CE, 28 avril 2017, n°395867:

Dans cette décision, le Conseil d'Etat apporte une précision importante sur les modalités de régularisation d'un permis de construire.

Les faits sont les suivants.

Une société de promotion immobilière se voit accorder un permis de construire et un permis de construire modificatif pour la construction de quatre bâtiments de quatre-vingt-seize logements.

Des requérants saisissent le Tribunal administratif de Pau lequel annule le permis de construire initial uniquement.

La commune et le pétitionnaire se pourvoient en cassation contre cette décision en application des dispositions de l'article R. 811-1-1 du code de justice administrative.

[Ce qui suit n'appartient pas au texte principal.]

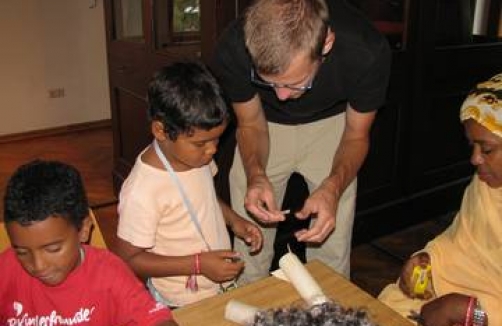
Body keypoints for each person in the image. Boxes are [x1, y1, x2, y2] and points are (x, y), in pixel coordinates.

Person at [211, 0, 392, 283]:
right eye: (269, 82)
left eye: (295, 83)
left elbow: (356, 135)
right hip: (263, 125)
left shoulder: (366, 51)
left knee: (331, 239)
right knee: (249, 244)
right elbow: (249, 123)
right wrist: (256, 174)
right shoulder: (233, 47)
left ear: (326, 44)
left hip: (334, 125)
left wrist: (332, 187)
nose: (281, 96)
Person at [115, 62, 263, 307]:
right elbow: (128, 259)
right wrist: (197, 265)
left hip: (215, 287)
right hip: (179, 301)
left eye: (217, 139)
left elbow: (204, 198)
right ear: (161, 131)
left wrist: (234, 220)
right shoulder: (142, 190)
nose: (213, 150)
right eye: (201, 143)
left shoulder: (194, 157)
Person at [378, 72, 502, 326]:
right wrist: (428, 259)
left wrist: (469, 312)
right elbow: (461, 241)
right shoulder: (484, 185)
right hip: (466, 291)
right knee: (390, 303)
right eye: (472, 147)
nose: (475, 159)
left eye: (487, 149)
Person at [0, 160, 177, 326]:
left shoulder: (109, 274)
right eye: (22, 251)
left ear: (84, 229)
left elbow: (156, 319)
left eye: (53, 249)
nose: (38, 266)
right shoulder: (6, 268)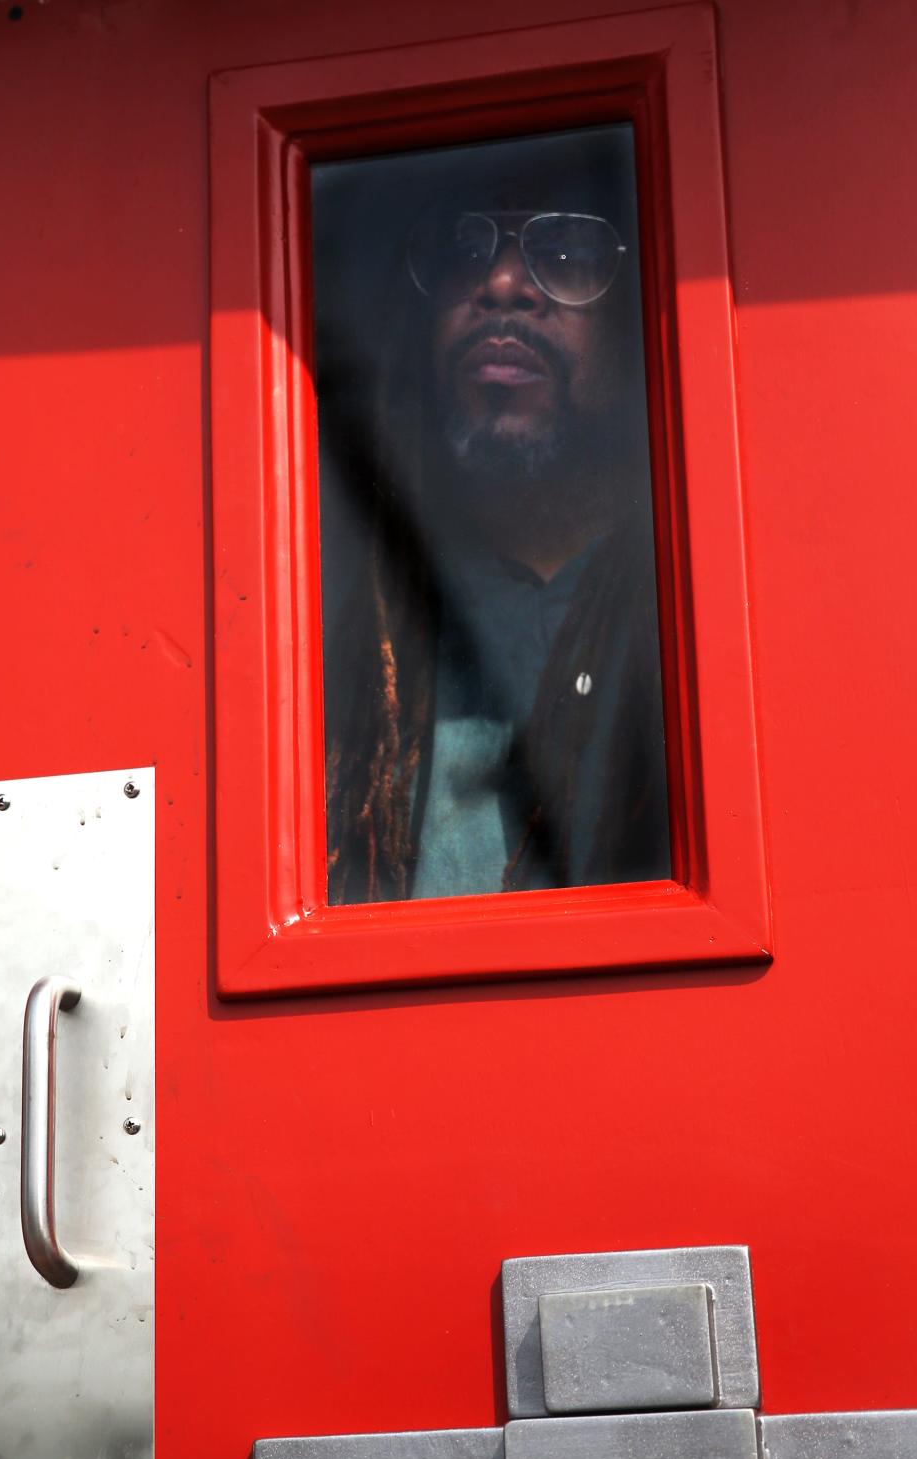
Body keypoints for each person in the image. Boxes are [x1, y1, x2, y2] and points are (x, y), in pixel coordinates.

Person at [314, 127, 671, 904]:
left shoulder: (693, 609)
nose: (504, 283)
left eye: (569, 255)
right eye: (462, 250)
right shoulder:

Les requérants faisaient griefs au juge de première instance d'avoir préféré annuler le permis initial plutôt que de tenir compte du permis de régularisation obtenu entre l'audience publique et le prononcé du jugement.

En l'espèce, après avoir pris connaissance de la teneur des conclusions défavorables du rapporteur public lors de l'audience publique, le titulaire de l'autorisation contestée avait sollicité et obtenu un permis de construire modificatif.

Il a transmis ce permis de régularisation à la juridiction dans le cadre d'une note en délibéré.

Le Tribunal a toutefois refusé de rouvrir l'instruction et de transmettre cette note en délibéré aux requérants pour pouvoir le cas échéant recueillir leurs observations et tenir compte de cette nouvelle circonstance pour modifier la solution retenue.

Le Conseil d'Etat sanctionne cette attitude en rappelant que :

"(...) devant les juridictions administratives et dans l'intérêt d'une bonne justice, le juge a toujours la faculté de rouvrir l'instruction, qu'il dirige, lorsqu'il est saisi d'une production postérieure à la clôture de celle-ci ; qu'il lui appartient, dans tous les cas, de prendre connaissance de cette production avant de rendre sa décision et de la viser ; que, s'il décide d'en tenir compte, il rouvre l'instruction et soumet au débat contradictoire les éléments contenus dans cette production qu'il doit, en outre, analyser ; que, dans le cas particulier où cette production contient l'exposé d'une circonstance de fait ou d'un élément de droit dont la partie qui l'invoque n'était pas en mesure de faire état avant la clôture de l'instruction et qui est susceptible d'exercer une influence sur le jugement de l'affaire, le juge doit en tenir compte, à peine d'irrégularité de sa décision ; que, lorsque le juge est saisi d'un recours dirigé contre un permis de construire et qu'est produit devant lui, postérieurement à la clôture de l'instruction, un permis modificatif qui a pour objet de modifier des éléments contestés du permis attaqué et qui ne pouvait être produit avant la clôture de l'instruction, il lui appartient, sauf si ce permis doit en réalité être regardé comme un nouveau permis, d'en tenir compte et de rouvrir en conséquence l'instruction ; (...)"

Selon la haute juridiction, la délivrance d'un permis de construire modificatif produit avec une note en délibéré constitue une circonstance nouvelle justifiant la réouverture de l'instruction. La circonstance que ce permis ait été sollicité et obtenu à la suite des conclusions prises par le rapporteur public à l'audience étant sans incidence sur la possibilité de régulariser les vices affectant le permis initial.

Le Conseil d'Etat reconnait ainsi la possibilité de régulariser les permis de construire affectés d'un vice entachant leur légalité jusqu'au prononcé effectif de l'annulation et ce, afin de mieux sécuriser les projets de construction.